With degree in hand, I went off to serve four churches on staff primarily as a minister of education in Maryland, Virginia and Missouri. Our daughter and son were baptized in two of these congregations. Along the way, I also studied for and received the doctor of ministry degree from Midwestern in 1993. That same year, I resigned from my church position to pursue other possibilities. I did interim and part-time preaching and teaching, consulting and writing as well as entering public education. I retired as an elementary school principal in 2015. My wife and I are now members of a large SBC church in the suburbs of Kansas City, Kan.
“My fondest memories of these SBC experiences are the friendships that have endured through the decades.”

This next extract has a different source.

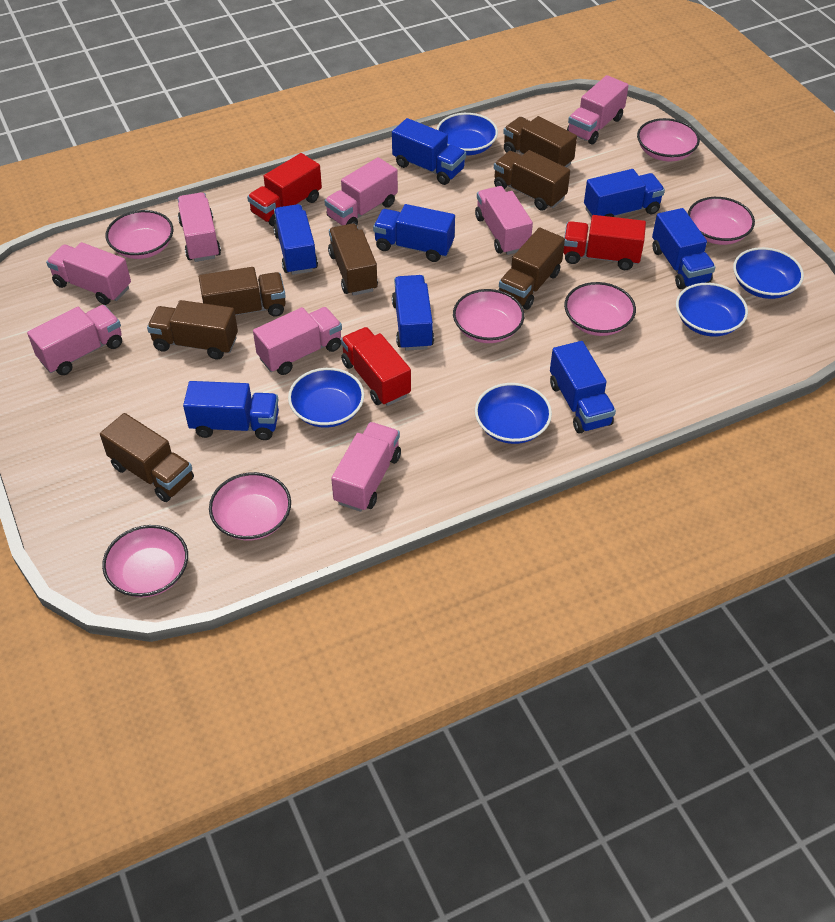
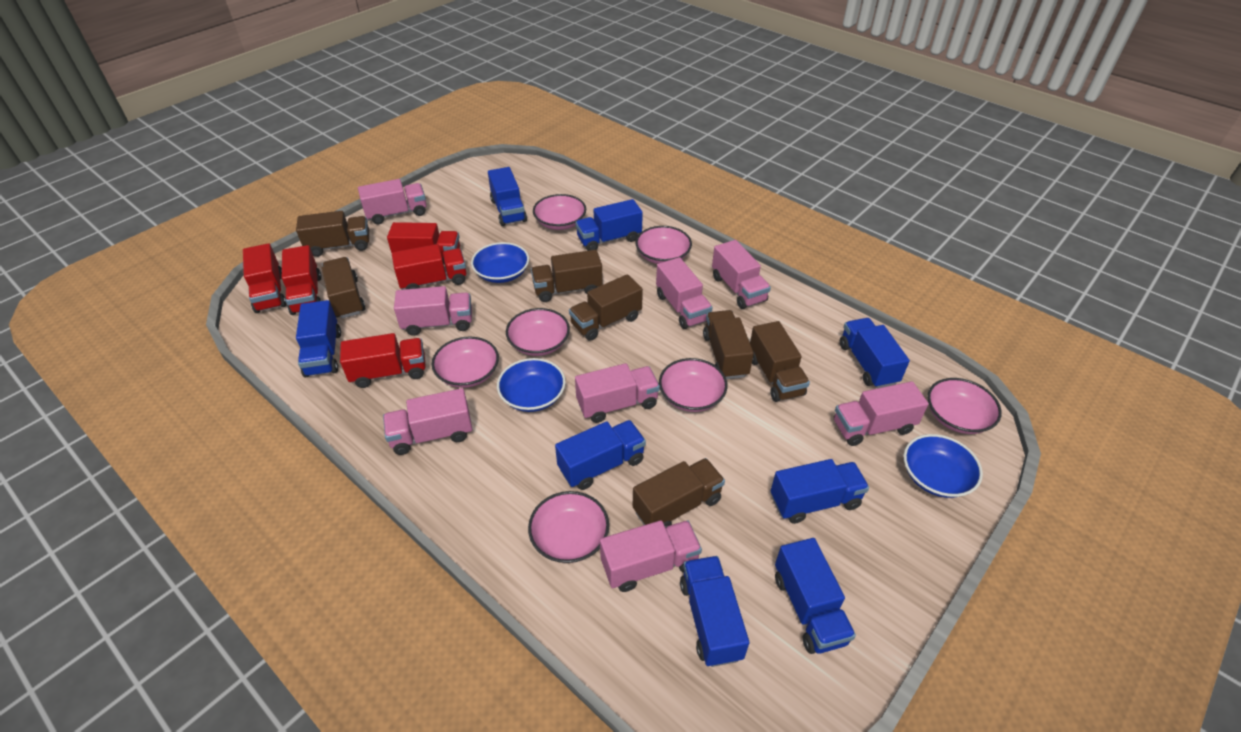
blue bowl: [288,368,364,428] [436,113,498,155] [475,383,552,444] [676,283,748,337] [733,247,804,299] = 5 -> [471,242,529,283] [497,358,566,412] [904,434,983,498] = 3
red truck: [247,153,322,226] [341,327,411,406] [563,215,646,270] = 3 -> [243,243,286,313] [282,245,322,315] [340,333,425,388] [387,222,460,265] [392,244,466,290] = 5

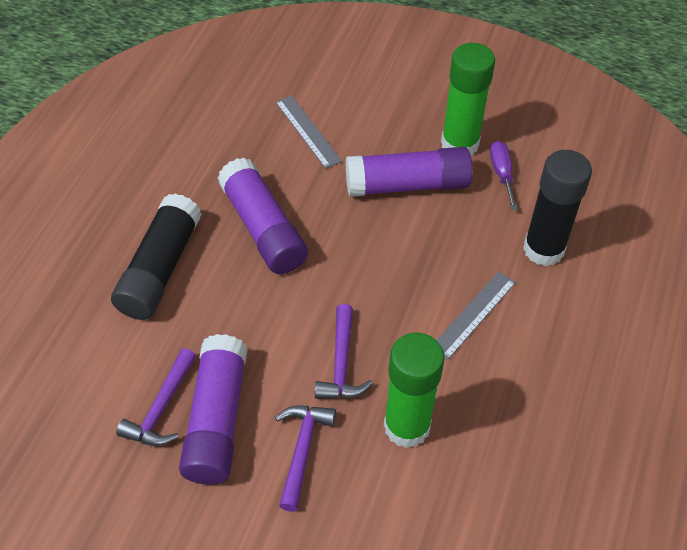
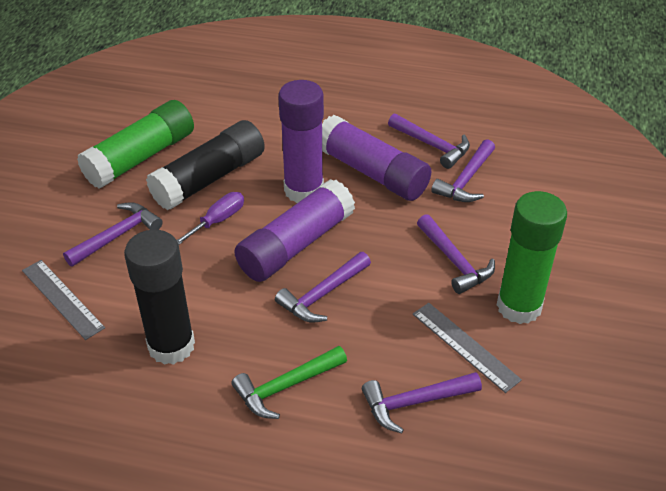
green hammer: none = 0 -> [232,346,347,419] = 1
purple hammer: [116,348,196,446] [275,406,336,512] [315,304,373,399] = 3 -> [63,202,163,267] [275,252,371,323] [362,372,482,433] [388,114,470,169] [417,214,495,294] [431,139,495,202] = 6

My fondest memories of these SBC experiences are the friendships that have endured through the decades and the family memories of the good times. One example is First Southern Baptist Church of Junction City. After Sunday evening services, my wife and I would cook grilled cheese sandwiches and break out the Cheetos to eat while we watched Firing Line with William F. Buckley Jr. When our daughter was dedicated at the church, another couple also had their daughter dedicated. Not only was that couple friends with us in Junction City but also during our seminary days while the husband was a student at nearby William Jewell College and during our first Maryland stay while the husband played in the U.S. Army band at nearby Fort Meade. And then last year the wife visited my daughter in California when she was being treated for brain cancer, which more recently ended her earthy existence.
In our daughter’s nearly two-year battle with cancer, we were blessed with the eclectic group of Christians who rallied around us with prayers, encouragement and other support. I had old friends like high school classmates, new friends like Derek, Oklahoma farmers, suburbanites, believers from Myanmar, a theologian from Wheaton College, and the two Sunday school classes my wife and I are members of.
This experience leads me to lessons I have learned from my SBC experiences that are shareable:
- Christianity is larger than the SBC. And Christianity cuts through denominations, families, cultures and politics. One Christian friend of mine is the Democratic Party chair of his county; another is an ex-SBCer who is active in another denomination and still another labels himself a progressive. We focus on what unites us, not what divides us.
- Too often the SBC majors on the minors like female pastors. Where’s the passion to end male pastors sexually abusing and harassing girls and women, and to focus on reaching what the late Reynolds Price describes as the “outcasts, the whores and cheats, the traitors and killers, the baffled and stunned, the social outlaw, the maimed and hideous and contagious?” Or the homeless and the migrants?
- While I no longer consider myself a Southern Baptist because of the female pastor issue, I do belong as previously mentioned to an SBC church. It has inspiring music, insightful preaching, solid Bible teaching, warm fellowship and evangelistic efforts and missions throughout the Kansas City area, around the U.S., to Canada, in Latin America, Africa and Asia. This self-described Baptist with anabaptist leanings will not leave an SBC church over a few differences of belief.
Bottom line: I am ready to join Derek fishing. How about you?
Joe Marlow is a theologian, historian, consultant and writer. His first book Javelin Joe’s Reflections: Confessions of a Sojourner and Pilgrim on this Planet is due Labor Day. He lives in Olathe, Kan., with his wife and White West Highland Terrier.